The taste of European food is just around the corner, thanks to two new restaurants in Inverness.
By JORGE SANCHEZ
© St. Petersburg Times, published July 21, 2000
Two new eateries in Inverness are offering diners a sumptuous taste of European foods, expanding the choice of ethnic foods available.
The Little German Inn, 105 Courthouse Square, and Eva's European Deli, about a mile away at 1111 Inverness Blvd. (Paragon Plaza at U.S. 41 S), both offer traditional European foods.
Tucked into one of the small business fronts at the Courthouse Square, the Little German Inn serves an impressive menu of traditional foods. These are the same entrees one would expect to find in any family restaurant in Germany, with attention paid to details like obtaining bread from a German baker and meats cut by a German-style butcher.
The entrees include Jaegerschnitzel in Champignonsobe (breaded and sauteed pork loin with mushroom sauce, $8.95) and their version of wienerschniztel, a breaded and sauteed pork loin. The traditional wienerschnitzel uses veal, but owner Raymond Foehring said he switched to pork for several reasons.
First, Foehring said, veal is too expensive for the local market, and many people resist eating veal. But he will gladly prepare it with veal if someone requests it a day in advance.
The Little German Inn is enjoying a fine blush of early success. After many eateries have tried and failed at the spot, there is often a waiting line out the door and along the sidewalk.
That's because the customers have quickly learned to appreciate Foehring's skills in the kitchen. Raymond studied the old-fashioned way, by working as an intern in Germany for three years.
As one might expect, the menu leans heavily on beef and pork. Marinated steaks are served with just the marinade or with grilled onions. Marinated pork steaks are served with a tasty brown mushroom sauce or as chunks on a skewer. The traditional German names for the foods are listed on the menu, with "subtitles" in English. Prices range from $6.95 to $9.95.

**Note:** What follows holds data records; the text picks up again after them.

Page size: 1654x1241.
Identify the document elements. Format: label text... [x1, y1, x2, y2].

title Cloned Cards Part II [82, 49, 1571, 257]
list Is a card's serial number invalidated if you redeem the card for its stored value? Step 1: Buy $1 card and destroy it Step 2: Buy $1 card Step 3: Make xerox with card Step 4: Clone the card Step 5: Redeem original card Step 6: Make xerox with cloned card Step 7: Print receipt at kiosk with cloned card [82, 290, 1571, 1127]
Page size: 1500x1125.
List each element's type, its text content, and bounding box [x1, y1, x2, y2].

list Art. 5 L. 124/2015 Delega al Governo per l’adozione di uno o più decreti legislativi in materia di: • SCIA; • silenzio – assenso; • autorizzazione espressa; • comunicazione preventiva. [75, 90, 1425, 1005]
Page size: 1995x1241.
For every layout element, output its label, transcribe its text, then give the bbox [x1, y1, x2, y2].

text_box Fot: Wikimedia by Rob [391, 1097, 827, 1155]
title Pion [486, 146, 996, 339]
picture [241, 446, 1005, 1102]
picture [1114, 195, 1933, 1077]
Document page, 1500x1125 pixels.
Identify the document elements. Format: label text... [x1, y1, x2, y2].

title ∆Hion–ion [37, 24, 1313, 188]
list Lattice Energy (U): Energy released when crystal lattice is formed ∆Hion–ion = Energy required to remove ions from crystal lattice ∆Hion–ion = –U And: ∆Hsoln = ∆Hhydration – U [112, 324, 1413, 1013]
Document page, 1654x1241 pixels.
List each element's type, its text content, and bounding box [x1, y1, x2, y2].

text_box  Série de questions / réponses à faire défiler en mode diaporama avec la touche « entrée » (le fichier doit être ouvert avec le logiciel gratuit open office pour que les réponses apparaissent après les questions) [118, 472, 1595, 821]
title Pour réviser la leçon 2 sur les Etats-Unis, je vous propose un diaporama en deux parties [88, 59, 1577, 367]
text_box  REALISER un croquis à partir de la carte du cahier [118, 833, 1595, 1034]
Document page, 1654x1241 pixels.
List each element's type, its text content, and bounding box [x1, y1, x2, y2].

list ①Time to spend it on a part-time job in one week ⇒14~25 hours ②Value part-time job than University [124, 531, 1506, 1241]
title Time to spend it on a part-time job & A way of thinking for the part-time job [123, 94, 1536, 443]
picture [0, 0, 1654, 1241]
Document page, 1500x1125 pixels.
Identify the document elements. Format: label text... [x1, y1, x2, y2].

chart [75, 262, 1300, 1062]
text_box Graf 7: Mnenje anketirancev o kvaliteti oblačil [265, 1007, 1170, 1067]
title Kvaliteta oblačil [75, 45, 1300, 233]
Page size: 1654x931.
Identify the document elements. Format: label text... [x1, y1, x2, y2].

With the Citrus County courthouse nearby, the Inn serves a quick lunch. That's because there's only one lunch special, which changes daily. It may be roast pork with noodles on a Monday, followed by goulash with noodles the next day and potato pancakes with applesauce later in the week. Lunch is served from 11 a.m. to 3 p.m. weekdays and is $5. Take-outs are also available.
The Little German Inn also serves German beer and coffee and a delicious Black Forest cake. The 32-seat eatery does not accept reservations. It does accept credit cards and is non-smoking. Call 860-1810.
The first impression of Europe one gets at Eva's Deli will probably be from Eva Kale as she speaks with her daughter in Hungarian. And they speak the language as superbly as they cook the food.
Eva's Deli is also getting a reputation for preparing high-quality European meals like Hungarian goulash, red cabbage salad, breaded pork chops and stuffed cabbage.
The deli carries the typical subs and grinders found in most other locales, but even the sandwich menu goes beyond the subs. The European Special sub carries four different sausages: Genoa, Polish, beer and Hungarian, plus proscuitto, peppers and German cheeses. The Cuban sandwich is also superb.
The deli also serves dinners, which are very popular take-outs. The menu lists Hungarian goulash, stuffed cabbage or chicken paprika, all $6.99. There is also a Budapest Special for two, which they call weiner shnichel, breaded pork chops and fried chicken livers. All dinners come with homemade spaetzles, which are small dumplings, red cabbage for sauerkraut and stuffed cabbage. The deli also sells hard-to-find Hungarian, Polish, German and Italian sausages, home-made and fresh baked European pastries and European pastas.